最初、Handlerの関数のチェーンの中でやってみたところ、Monoを返すパターンはうまく実装できましたが、Fluxを返すパターンでうまいやり方が分かりませんでした。
// Monoを返すパターン // mapを使ってServerResponseに渡せる .map(res -> ServerResponse.ok().bodyValue(res)); // Fluxを返すパターン // mapを使って渡せない(渡し方が分からない) ServerResponse.ok().body(usecase.handle(in), ResponseType.class);
なので、アダプター層より外層のフレームワーク層に位置するところで「DefaultErrorWebExceptionHandler」を継承してカスタマイズした独自例外ハンドラを実装して対処しています。
アダプター層より外層まで伝播させてしまったが故に外界からのパラメータ名が何か分からず、属性名から外界のパラメータ名への変換が実装できてないのです。
悩み7:ORMどうするか問題
今回、experimentalではありますが「spring-boot-starter-data-r2dbc」を使っています。JPARepositoryのように、インタフェースを定義するとバイトコードエンハンスメント(?)で実装が生成されるようですが、マップするクラスをドメインクラスやクエリクラスをそのまま使わず、それ専用に用意してこれまた型変換するようにしました。極力フレームワークに引きずられる実装コードを少なくしたかった、というのがその理由です。
型変換するので、ドメイン層のRepositoyにそのままReactiveRepositoryを継承させることができなくなります。なのでDBアクセス専用のリポジトリを別に定義して、Repositoryの実装にコンポジット&インジェクションするようにしました。
リポジトリに渡されるドメインモデルをマッパークラスに変換するのはアダプター層においたRepositoryの実装でやることになります。ここは、ドメインモデルがアダプター層に露出していることになりました。
悩み8:変換多すぎ問題
結果として、色んなところで変換処理が必要になりました。しかも、単純なプロパティコピーではない構造の変換を含んでいますので、いちいち手組が必要になります。これは規模が大きくなると結構大変になる系のやつです。
総括
長々と悩みの吐露にお付き合いくださった方はどうもありがとうございました。
個人的な感想として、
- 関数型の実装を手続き型しか分からない人たちに理解してバグのない実装をしてもらうことは至難の業な気がする。

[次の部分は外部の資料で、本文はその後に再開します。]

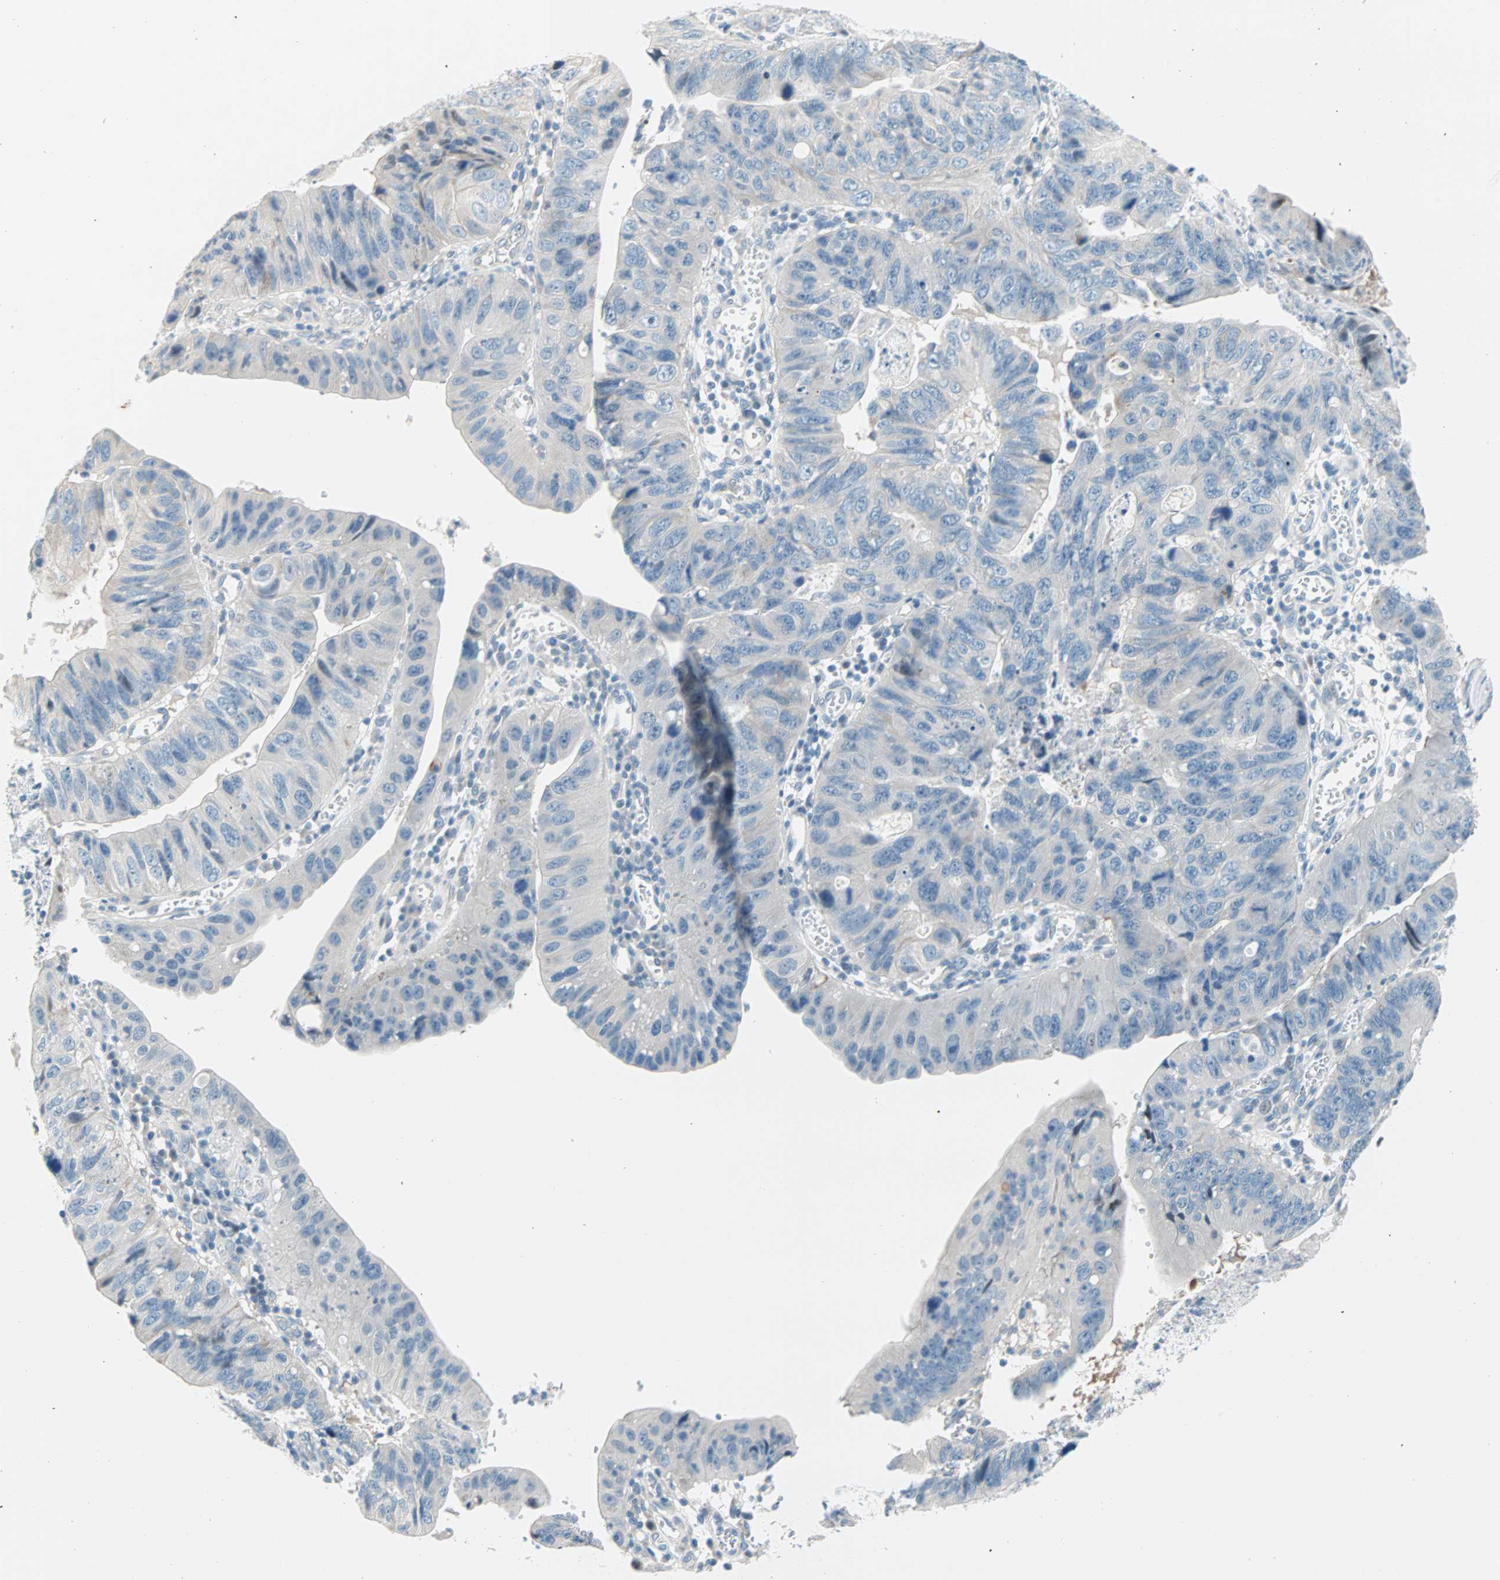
{"staining": {"intensity": "negative", "quantity": "none", "location": "none"}, "tissue": "stomach cancer", "cell_type": "Tumor cells", "image_type": "cancer", "snomed": [{"axis": "morphology", "description": "Adenocarcinoma, NOS"}, {"axis": "topography", "description": "Stomach"}], "caption": "High power microscopy image of an IHC image of stomach cancer, revealing no significant staining in tumor cells.", "gene": "TMEM163", "patient": {"sex": "male", "age": 59}}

- WebFluxで得られるスケーラビリティが本当に必要になった時に本当に必要な個所に適用するだけなら何とかできそうな気がする。
- DDDやClean Architectureの考え方を実装に落とすにもまだまだ修行が必要。
- 変換とか多いし、単純なCRUDのくせにやたらクラス多いし(何も考えずシンプルにやりたいことだけ実装するならこんなにクラスはいらない)で、大規模化には苦労しそうではあるけど、実装をしていて意図が明確なので見通しは良くなったと感じる。生産性は下がるかもしれないが、保守性は上がったと信じたい。
といった感じです。
引き続き研鑽したいと思います。